• **RECORDS FOR THE TASK**
※
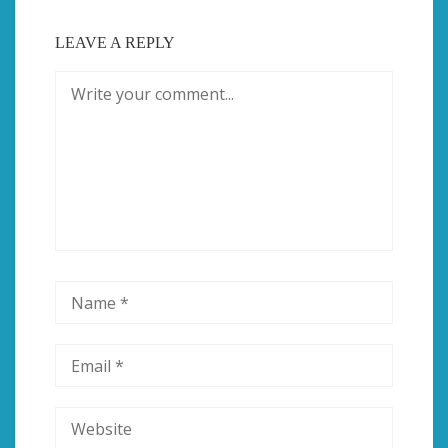
LEAVE A REPLY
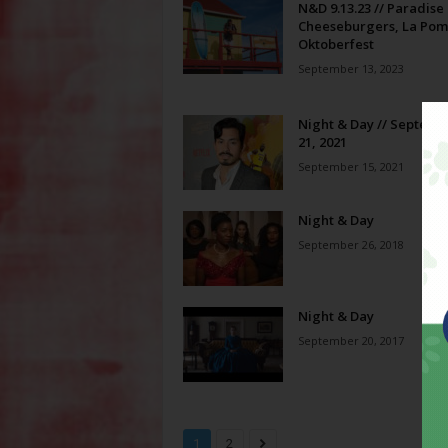
N&D 9.13.23 // Paradise
Cheeseburgers, La Pom
Oktoberfest
September 13, 2023
Night & Day // Septemb
21, 2021
September 15, 2021
Night & Day
September 26, 2018
Night & Day
September 20, 2017
1
2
※
• **ACTIVITY**
Show the lines of the entries that include the string "September", copying each in full.

• **RESULT OF THE EXERCISE**
September 13, 2023
September 15, 2021
September 26, 2018
September 20, 2017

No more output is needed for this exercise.